I am kinda tired of the word “fresh.” Also, if you’re counting, “new,” “but wait..”, “natural”, and “you may have won.”
Boardwalk originated on the Atlantic City boardwalk (New Jersey), selling “fresh, hot fries”. Period. They launched a couple other locations, and recently, went into the franchised burger and fry biz. Excited yet? Me, too! Because lord knows there ain’t enough burger franchises.
I recently hit their Tigard, Oregon, location, in a strip mall a mile and a half from the nearest interstate. No street signage, other than an occasional blip on the mall’s electronic sign, so it’s in one of those locations where you would have to be seeking it out, or find by accident.
(Spoiler alert, I have an attitude today).

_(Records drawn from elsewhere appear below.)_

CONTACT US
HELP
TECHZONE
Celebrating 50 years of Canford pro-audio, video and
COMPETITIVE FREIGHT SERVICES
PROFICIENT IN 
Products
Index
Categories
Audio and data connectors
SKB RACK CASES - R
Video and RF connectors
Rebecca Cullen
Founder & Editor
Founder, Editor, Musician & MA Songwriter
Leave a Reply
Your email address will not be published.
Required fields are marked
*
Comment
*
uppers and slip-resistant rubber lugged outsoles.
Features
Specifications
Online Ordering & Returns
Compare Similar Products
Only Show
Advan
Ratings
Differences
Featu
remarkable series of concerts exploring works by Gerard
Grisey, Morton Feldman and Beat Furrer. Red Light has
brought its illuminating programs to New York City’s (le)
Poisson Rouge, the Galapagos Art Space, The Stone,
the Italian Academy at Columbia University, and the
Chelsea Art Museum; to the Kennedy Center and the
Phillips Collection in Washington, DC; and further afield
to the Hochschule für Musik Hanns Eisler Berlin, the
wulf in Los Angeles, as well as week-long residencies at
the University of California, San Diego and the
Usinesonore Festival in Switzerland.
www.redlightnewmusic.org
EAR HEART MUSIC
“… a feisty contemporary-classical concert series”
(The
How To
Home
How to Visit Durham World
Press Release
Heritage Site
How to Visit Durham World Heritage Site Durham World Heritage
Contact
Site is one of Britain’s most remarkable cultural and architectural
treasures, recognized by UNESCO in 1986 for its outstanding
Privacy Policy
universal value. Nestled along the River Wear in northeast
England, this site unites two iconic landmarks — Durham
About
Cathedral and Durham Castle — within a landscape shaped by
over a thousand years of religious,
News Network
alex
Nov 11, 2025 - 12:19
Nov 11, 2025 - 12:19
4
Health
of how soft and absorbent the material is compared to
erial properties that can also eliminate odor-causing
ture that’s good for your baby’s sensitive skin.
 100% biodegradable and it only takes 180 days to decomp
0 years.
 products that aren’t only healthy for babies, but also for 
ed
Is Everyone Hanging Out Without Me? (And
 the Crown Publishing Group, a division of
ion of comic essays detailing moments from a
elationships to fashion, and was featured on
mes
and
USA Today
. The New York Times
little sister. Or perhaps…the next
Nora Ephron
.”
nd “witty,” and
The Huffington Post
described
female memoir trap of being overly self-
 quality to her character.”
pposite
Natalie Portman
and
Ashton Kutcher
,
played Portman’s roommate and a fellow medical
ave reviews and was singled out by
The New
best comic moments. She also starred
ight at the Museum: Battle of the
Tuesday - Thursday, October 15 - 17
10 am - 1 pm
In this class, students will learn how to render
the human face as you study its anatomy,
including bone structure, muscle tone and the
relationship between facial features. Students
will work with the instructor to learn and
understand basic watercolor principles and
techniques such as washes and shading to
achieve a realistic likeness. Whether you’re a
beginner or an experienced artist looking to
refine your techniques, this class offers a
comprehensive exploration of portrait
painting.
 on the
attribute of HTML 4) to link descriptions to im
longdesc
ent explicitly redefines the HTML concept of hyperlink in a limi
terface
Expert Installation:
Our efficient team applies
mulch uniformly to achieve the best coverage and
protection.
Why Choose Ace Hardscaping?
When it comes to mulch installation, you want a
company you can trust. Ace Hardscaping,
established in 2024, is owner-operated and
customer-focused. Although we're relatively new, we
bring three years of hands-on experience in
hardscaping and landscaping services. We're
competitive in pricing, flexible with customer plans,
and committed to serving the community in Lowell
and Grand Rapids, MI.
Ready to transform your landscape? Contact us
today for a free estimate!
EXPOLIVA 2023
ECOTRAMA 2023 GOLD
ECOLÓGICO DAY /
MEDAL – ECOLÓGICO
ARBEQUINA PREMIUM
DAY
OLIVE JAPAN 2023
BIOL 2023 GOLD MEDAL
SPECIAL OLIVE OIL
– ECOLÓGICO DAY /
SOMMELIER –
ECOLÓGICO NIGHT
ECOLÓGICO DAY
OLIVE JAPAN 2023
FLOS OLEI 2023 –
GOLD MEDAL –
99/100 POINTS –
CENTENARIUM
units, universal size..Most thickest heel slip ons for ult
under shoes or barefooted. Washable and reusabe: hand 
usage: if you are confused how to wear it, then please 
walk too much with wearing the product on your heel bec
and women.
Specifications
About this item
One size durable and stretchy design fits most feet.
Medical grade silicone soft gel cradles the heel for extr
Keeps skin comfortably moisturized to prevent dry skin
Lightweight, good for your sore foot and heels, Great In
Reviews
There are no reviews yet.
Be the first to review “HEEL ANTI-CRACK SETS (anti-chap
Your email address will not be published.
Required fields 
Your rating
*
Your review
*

I went to try their signature fries. They come in three sizes, which are all ample portions, I conservatively chose the medium at $3.19, and it was too large for me to finish. “Sides” are available, a “cup” (and we use that word loosely) of chili, cheese, or brown gravy at .75 a pop. I went with the gravy.

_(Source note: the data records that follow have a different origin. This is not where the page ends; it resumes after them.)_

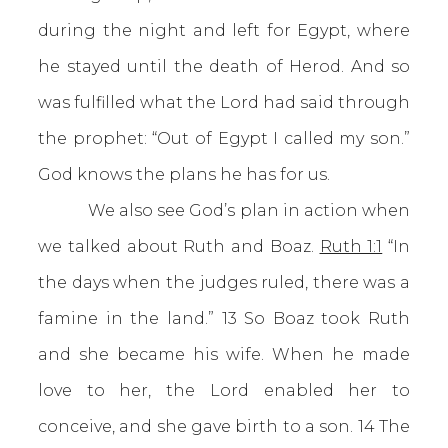
during the night and left for Egypt, where
he stayed until the death of Herod. And so
was fulfilled what the Lord had said through
the prophet: “Out of Egypt I called my son.”
God knows the plans he has for us.
We also see God’s plan in action when
we talked about Ruth and Boaz.
Ruth 1:1
“In
the days when the judges ruled, there was a
famine in the land.” 13 So Boaz took Ruth
and she became his wife. When he made
love to her, the Lord enabled her to
conceive, and she gave birth to a son. 14 The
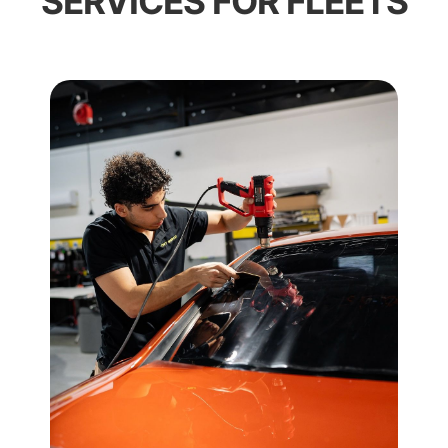
SERVICES FOR FLEETS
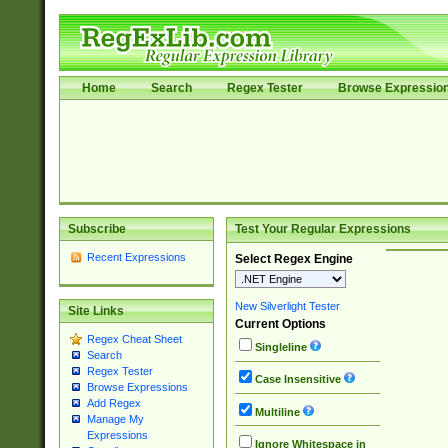
Home
Search
Regex Tester
Browse Expressio
Subscribe
Test Your Regular Expressions
Recent Expressions
Select Regex Engine
New Silverlight Tester
Site Links
Current Options
Regex Cheat Sheet
Singleline
Search
Regex Tester
Case Insensitive
Browse Expressions
Add Regex
Multiline
Manage My
Expressions
Ignore Whitespace in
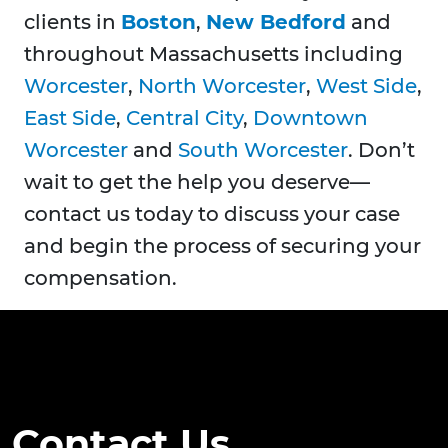
clients in
Boston
,
New Bedford
and
throughout Massachusetts including
Worcester
,
North Worcester
,
West Side
,
East Side
,
Central City
,
Downtown
Worcester
and
South Worcester
. Don’t
wait to get the help you deserve—
contact us today to discuss your case
and begin the process of securing your
compensation.
Contact Us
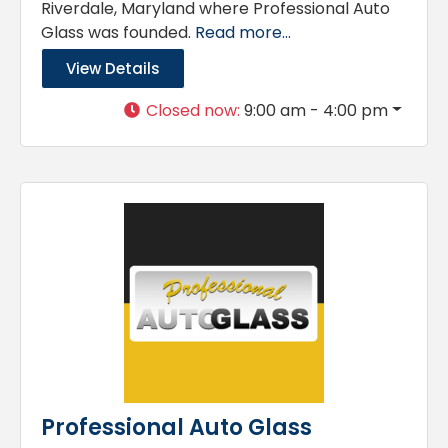
Riverdale, Maryland where Professional Auto
Glass was founded.
Read more...
View Details
Closed now
:
9:00 am - 4:00 pm
Professional Auto Glass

The fries are “fresh” cut, and fried to a light crisp, with a modicum of salt. On the condiment stand, in addition to ketchup, Boardwalk offers apple cider vinegar, Old Bay Seasoning, and Cajun seasoning, all at no extra charge.
The fries were pretty good. Better than 90% of most fast food fries. They went well with ketchup, for me, the apple cider vinegar was too much, might be an East coast specialty, not sure, I’m more used to malt vinegar with fries. It was nice to have access to Old Bay, which I personally like; you’ll find it common to seafood places up and down the eastern seaboard. Most homes in the Northeast have a can at the ready. A peculiarity of Old Bay is it tends to cake in the can, so serving sizes can end up being a surprise. I am guessing it doesn’t contain as much (????) as my usual savory seasoning, Tony Chachere’s. No matter. It worked with the fries, and the fries with ketchup, not so much with the gravy or vinegar.
The brown gravy is………well, here’s one of those phrases I hate…. It is what it is. Doesn’t taste as “floury” as most commercial preparations, but does have that under taste of “beef flavoring,” as one would experience in a soup base or bullion.
It’d be good in larger quantities with the requisite squeaky cheese curds to grow up to become a full-fledged poutaine. That I’d like.